My little girl did the same thing. This included all sleeping times. Long story short: after trying everything we could think of, three things helped. The first was that I was able to hold her most of the day, and a strap-on baby carrier made it possible to do other things as well. That's not exactly the remedy you're looking for, but it was what she insisted on from the beginning. Holding her gave her the comfort and security she wanted, and had no negative effects down the road. Several months later, she's incredibly independent and content. The holding stage didn't last long at all.

For naps and nighttime, we finally found something other than my husband's chest for her to sleep on: the Amby. O, sing praises to the Amby. It cuddled her body, kept her head raised, and bounced and swayed when she moved. After continually refusing the cradle, crib, car seat, and swing, she fell asleep immediately in the Amby.

The third thing had to do with the sleeping schedule itself. We thought she was getting the sleep she needed, but her demeanor completely changed when I did some research on infant sleep and put it into practice. There were no more nightly, hours-long meltdowns, and she stopped the continual fussing during the day. Granted, she still insisted on being held most of the time, but she became a quiet, focused, cheerful baby. I can't even begin to scratch the surface in this comment, but there are some basic guidelines:

- An infant's body generally tolerates a maximum of two hours of wakefulness. This means that a baby should be asleep before those two hours are up. That's incredibly general, and it's best to look for other signs of tiredness that a baby will give once he's better rested.

- Bedtime for a little one is a lot earlier than many people think. I was putting my daughter down around 5:30 until she was a little better regulated. Bedtimes should be around 7-8p at the latest.

- Nap times and bedtimes should occur at approximately the same time every day, and should have a leading routine.


The above looks like a complete tangent, but I was so shocked at how changing my daughter's sleep patterns improved just about everything, I cried in relief. For the record, I used a combination of methods from Healthy Sleep Habits, Happy Child and The No-Cry Sleep Solution.
posted by moira at 8:00 PM on May 21, 2007


In this case, I'd say hold the baby if that is what he needs, or else keep trying new things (have you tried one of those doorway bouncers or an exersaucer? My baby doesn't like to sit down either, she likes to be play in things that allow her to stand up/jump/etc.) I would be willing to bet that this behavior will go away sooner than you expect. By next week, he might be over it. I remember thinking that my daughter would never be able to sleep at night without being swaddled and then all of a sudden she started resisting the swaddle and sleeping without it.

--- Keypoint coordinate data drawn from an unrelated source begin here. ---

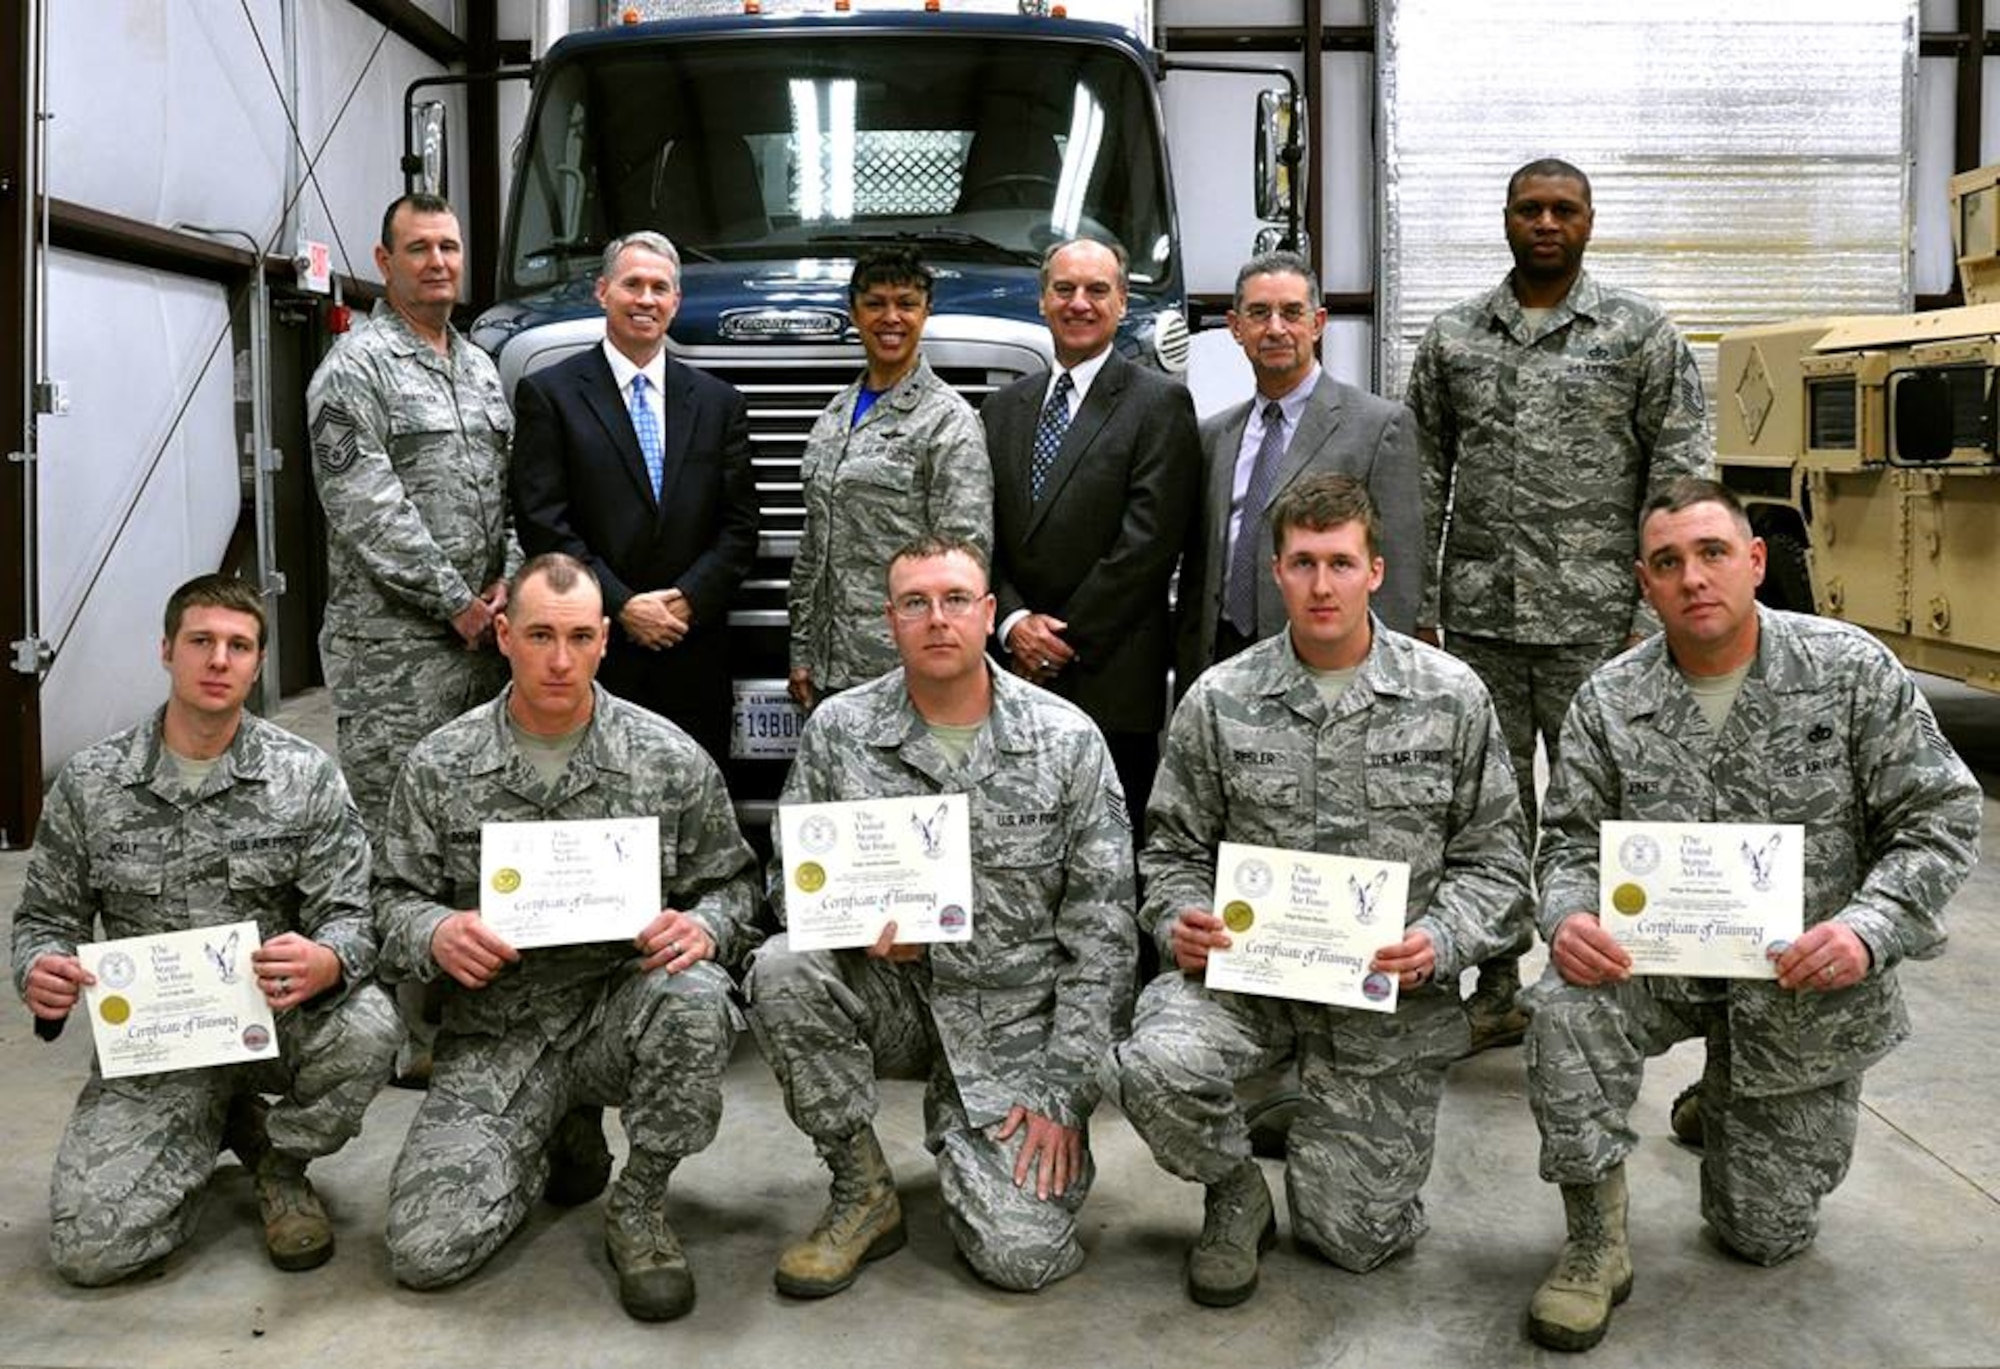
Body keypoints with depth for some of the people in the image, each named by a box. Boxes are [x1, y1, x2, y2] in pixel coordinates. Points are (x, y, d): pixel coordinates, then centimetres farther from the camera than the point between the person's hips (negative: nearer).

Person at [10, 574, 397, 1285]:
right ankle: (217, 1123, 19)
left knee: (367, 1026, -35)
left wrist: (323, 964, -35)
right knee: (88, 1248, -15)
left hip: (277, 1019, -1)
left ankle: (279, 1159, 0)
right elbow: (46, 916, 7)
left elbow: (349, 915, -10)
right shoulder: (90, 782, -1)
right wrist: (39, 971, -18)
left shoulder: (305, 775, -7)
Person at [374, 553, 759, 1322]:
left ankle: (639, 1209, -9)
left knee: (695, 995, -37)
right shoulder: (439, 767, -2)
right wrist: (435, 935, -19)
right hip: (497, 1030, 1)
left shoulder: (672, 760, -4)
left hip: (624, 1008, -1)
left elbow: (729, 885, 3)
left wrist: (703, 927, -21)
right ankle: (555, 1138, 20)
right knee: (425, 1250, -15)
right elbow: (396, 899, 5)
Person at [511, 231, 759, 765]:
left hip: (694, 658, 3)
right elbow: (542, 522, -5)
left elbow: (740, 523, 8)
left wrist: (689, 598, -7)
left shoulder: (718, 401, 12)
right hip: (591, 653, -3)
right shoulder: (548, 394, 3)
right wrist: (622, 605, -12)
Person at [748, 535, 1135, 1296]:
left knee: (1020, 1254, -17)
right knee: (781, 971, -29)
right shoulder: (839, 729, -4)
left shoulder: (1068, 739, -7)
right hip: (889, 996, 2)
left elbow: (1101, 926, -6)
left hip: (1015, 1015, -1)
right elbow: (791, 877, 1)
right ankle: (864, 1194, -6)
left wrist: (1062, 1090, -11)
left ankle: (960, 1131, 19)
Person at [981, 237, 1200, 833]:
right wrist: (1014, 622, -6)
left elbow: (1149, 542, -9)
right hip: (1015, 675, 4)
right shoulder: (1003, 408, 16)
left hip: (1112, 680, -4)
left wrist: (1064, 639, -9)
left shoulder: (1160, 403, -1)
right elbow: (983, 536, 12)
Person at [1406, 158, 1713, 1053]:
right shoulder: (1452, 339, 9)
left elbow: (1681, 483, -2)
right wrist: (1420, 608, 3)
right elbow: (1425, 482, 9)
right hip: (1478, 618, 3)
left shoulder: (1643, 335, 2)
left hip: (1595, 622, -2)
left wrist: (1654, 617, -8)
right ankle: (1495, 989, 21)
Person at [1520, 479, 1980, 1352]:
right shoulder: (1609, 700, -7)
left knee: (1764, 1236, 8)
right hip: (1658, 957, 0)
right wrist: (1568, 918, -27)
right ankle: (1596, 1243, -14)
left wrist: (1869, 930, -26)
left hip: (1807, 988, 0)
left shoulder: (1853, 670, -11)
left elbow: (1942, 818, -9)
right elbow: (1571, 840, -4)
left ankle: (1721, 1105, 43)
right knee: (1566, 1008, -35)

Also, we never thought she'd sleep through the night (i.e., going back to sleep on her own whenever she had awakenings during the night) and then it just starting to happen and now she is really good at it. They grow up so fast and their behaviors are always changing. Don't get too discouraged.
posted by daser at 7:22 AM on May 22, 2007


Kids with reflux typically are not consolable when simply held.

Your situation is identical to our first daughter. A solid year. Were it not for the sling mentioned earlier no chores would have been accomplished. She's almost seven and one of the happiest kids on the planet, and scary creative. I see parents go through this periodically. It's worse, too, when family or friends imagine you are exaggerating, or somehow to blame [nervous first parents, etc.] The second child was so easy we couldn't stop laughing sometimes at how simple caring for her was. The study in contrasts was surreal.

Hang in there. It gets better.
posted by docpops at 1:15 PM on May 22, 2007


Also, she loves for us to tell stories about what an absolute demon she was as an infant.